Др. вариант теодицеи, используемый Платоном, основан на допущении, что неморальное З., претерпеваемое отдельным индивидом, есть благо с т. зр. целого, т. е. всего космоса: «Все, что возникло, возникает ради всего в целом, с тем чтобы осуществилось присущее жизни целого блаженное бытие...» (Leg. 903c-d). Такого рода холизм естественным образом сочетается с представлением об индивидуальном себялюбии как радикальной форме З.: «В душах большинства людей есть врожденное зло, величайшее из всех зол… Зло это заключается вот в чем: говорят, что всякий человек по природе любит самого себя и что таким он и должен быть. Но поистине в каждом отдельном случае виновником всех проступков человека выступает как раз его чрезмерное себялюбие» (Ibid. 731d-e).

++++

• [ЗАДАНИЯ К РАБОТЕ]
(A) Что, согласно фрагменту о теодицее Платона, выступает виновником всех проступков человека?
(B) Выпишите все сокращения из фрагмента о теодицее Платона, включая латинские сокращения в ссылках. Каждое укажите один раз.
(C) Продолжите фрагмент о теодицее Платона, начав сразу после его последнего предложения.

• [ПРЕДОСТАВЛЕННЫЕ МАТЕРИАЛЫ]
++++

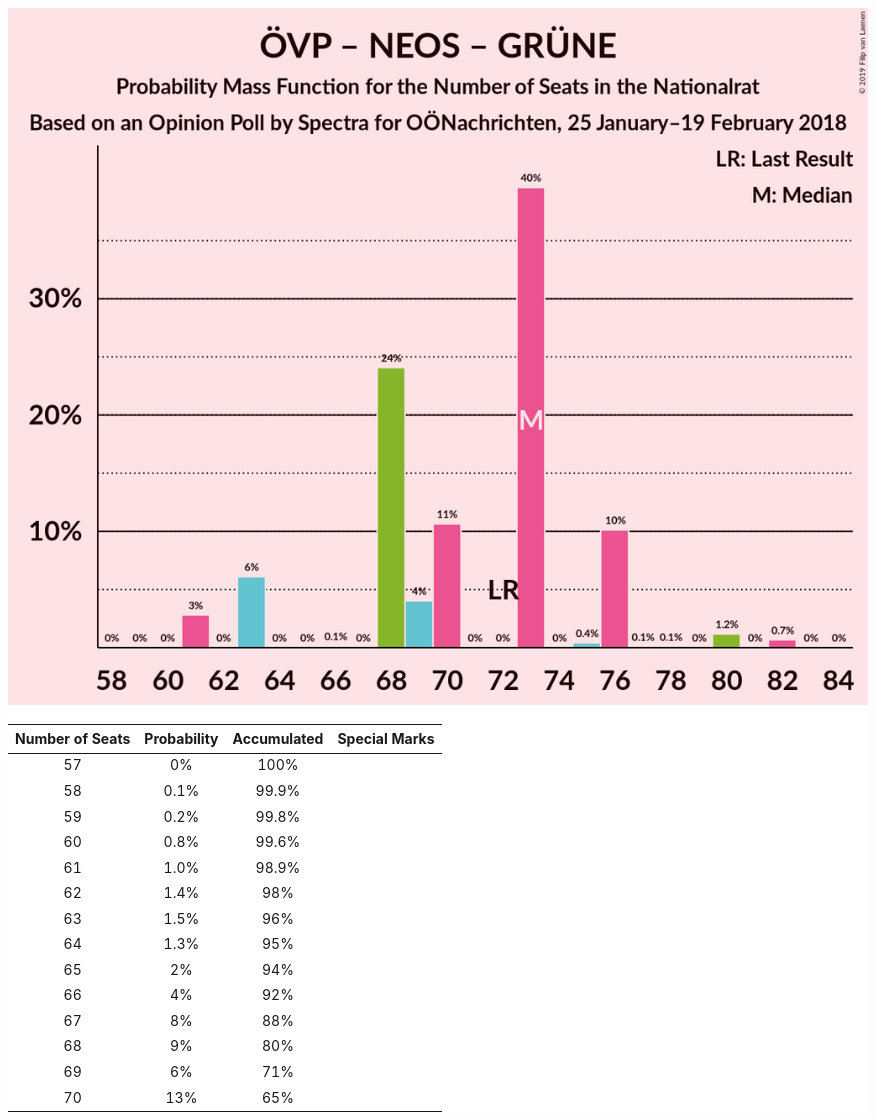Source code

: ![Graph with seats probability mass function not yet produced](2018-02-19-Spectra-coalitions-seats-pmf-övp–neos–grüne.png "Seats Probability Mass Function")

| Number of Seats | Probability | Accumulated | Special Marks |
|:---------------:|:-----------:|:-----------:|:-------------:|
| 57 | 0% | 100% |  |
| 58 | 0.1% | 99.9% |  |
| 59 | 0.2% | 99.8% |  |
| 60 | 0.8% | 99.6% |  |
| 61 | 1.0% | 98.9% |  |
| 62 | 1.4% | 98% |  |
| 63 | 1.5% | 96% |  |
| 64 | 1.3% | 95% |  |
| 65 | 2% | 94% |  |
| 66 | 4% | 92% |  |
| 67 | 8% | 88% |  |
| 68 | 9% | 80% |  |
| 69 | 6% | 71% |  |
| 70 | 13% | 65% |  |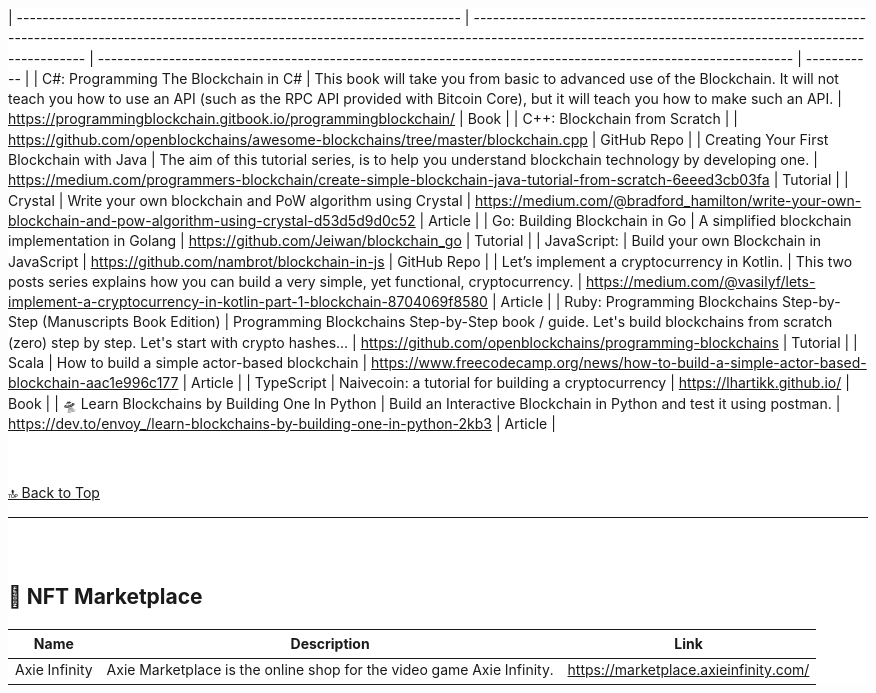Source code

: | --------------------------------------------------------------------- | -------------------------------------------------------------------------------------------------------------------------------------------------------------------------------------------------------------- | ------------------------------------------------------------------------------------------------------------ | ----------- |
| C#: Programming The Blockchain in C#                                  | This book will take you from basic to advanced use of the Blockchain. It will not teach you how to use an API (such as the RPC API provided with Bitcoin Core), but it will teach you how to make such an API. | https://programmingblockchain.gitbook.io/programmingblockchain/                                              | Book        |
| C++: Blockchain from Scratch                                          |                                                                                                                                                                                                                | https://github.com/openblockchains/awesome-blockchains/tree/master/blockchain.cpp                            | GitHub Repo |
| Creating Your First Blockchain with Java                              | The aim of this tutorial series, is to help you understand blockchain technology by developing one.                                                                                                            | https://medium.com/programmers-blockchain/create-simple-blockchain-java-tutorial-from-scratch-6eeed3cb03fa   | Tutorial    |
| Crystal                                                               | Write your own blockchain and PoW algorithm using Crystal                                                                                                                                                      | https://medium.com/@bradford_hamilton/write-your-own-blockchain-and-pow-algorithm-using-crystal-d53d5d9d0c52 | Article     |
| Go: Building Blockchain in Go                                         | A simplified blockchain implementation in Golang                                                                                                                                                               | https://github.com/Jeiwan/blockchain_go                                                                      | Tutorial    |
| JavaScript:                                                           | Build your own Blockchain in JavaScript                                                                                                                                                                        | https://github.com/nambrot/blockchain-in-js                                                                  | GitHub Repo |
| Let’s implement a cryptocurrency in Kotlin.                           | This two posts series explains how you can build a very simple, yet functional, cryptocurrency.                                                                                                                | https://medium.com/@vasilyf/lets-implement-a-cryptocurrency-in-kotlin-part-1-blockchain-8704069f8580         | Article     |
| Ruby: Programming Blockchains Step-by-Step (Manuscripts Book Edition) | Programming Blockchains Step-by-Step book / guide. Let's build blockchains from scratch (zero) step by step. Let's start with crypto hashes…                                                                   | https://github.com/openblockchains/programming-blockchains                                                   | Tutorial    |
| Scala                                                                 | How to build a simple actor-based blockchain                                                                                                                                                                   | https://www.freecodecamp.org/news/how-to-build-a-simple-actor-based-blockchain-aac1e996c177                  | Article     |
| TypeScript                                                            | Naivecoin: a tutorial for building a cryptocurrency                                                                                                                                                            | https://lhartikk.github.io/                                                                                  | Book        |
| 🛸 Learn Blockchains by Building One In Python                        | Build an Interactive Blockchain in Python and test it using postman.                                                                                                                                           | https://dev.to/envoy_/learn-blockchains-by-building-one-in-python-2kb3                                       | Article     |

<br>

[🔝 Back to Top](#contents)

---

<br>

## 🏬 NFT Marketplace

| Name          | Description                                                                                                                                                                                                                                                                                  | Link                                  |
| ------------- | -------------------------------------------------------------------------------------------------------------------------------------------------------------------------------------------------------------------------------------------------------------------------------------------- | ------------------------------------- |
| Axie Infinity | Axie Marketplace is the online shop for the video game Axie Infinity.                                                                                                                                                                                                                        | https://marketplace.axieinfinity.com/ |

++++

• [ОТВЕТЫ К УПРАЖНЕНИЮ]
(A) Его чрезмерное себялюбие.

(B) Др., З., т. зр., т. е., Leg., Ibid.

(C)
Дуалистические тенденции в учении Платона были подвергнуты критике Аристотелем. В «Метафизике» последний отказывался признавать З. одним из начал наряду с благом, т. к. в этом случае «все, кроме единого, было бы причастно дурному, ибо само зло есть один из двух элементов» (Arist. Met. 1075a). Др. словами, если З. является условием существования всякой множественности, то ему оказывается причастна множественность не только чувственно-воспринимаемых вещей, но и идей, т. е. З. существует в самой умопостигаемой реальности. Аристотель отрицал такую возможность: «В изначальном и вечном нет ничего дурного, никакого изъяна, ничего испорченного (ведь и порча есть нечто дурное)» (Ibid. 1051а). Др. антидуалистический аргумент Аристотеля заключался в указании на позитивные характеристики материи, в к-рой заложено стремление к форме, в то время как было бы странно полагать, что З. может стремиться к благу, ибо «одна противоположность пагубна для другой» (Ibid. 1092a). Противоположностью блага в этом контексте признается скорее чисто негативная «лишенность» (στέρησις) формы, к-рую Аристотель отличает от материи и рассматривает как источник З. (τὸ κακοποιόν), тогда как материя может быть причастна З. лишь акцидентальным образом (Idem. Phys. 192a).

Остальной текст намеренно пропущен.